• Exercise details: With images removed, return the whole listing exactly as written.

• Input for this task:
+++++

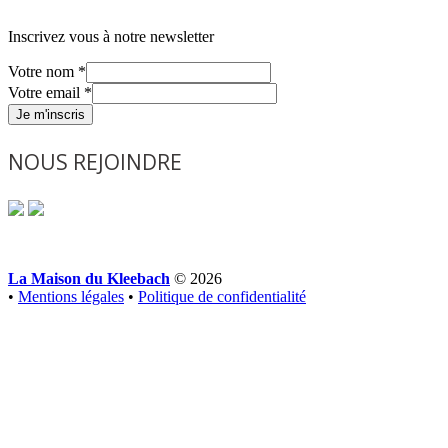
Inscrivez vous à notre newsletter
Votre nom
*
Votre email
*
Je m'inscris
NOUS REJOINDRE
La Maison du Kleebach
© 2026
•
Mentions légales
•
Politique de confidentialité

+++++

• Problem solution:
Inscrivez vous à notre newsletter
Votre nom
*
Votre email
*
Je m'inscris
NOUS REJOINDRE
La Maison du Kleebach
© 2026
•
Mentions légales
•
Politique de confidentialité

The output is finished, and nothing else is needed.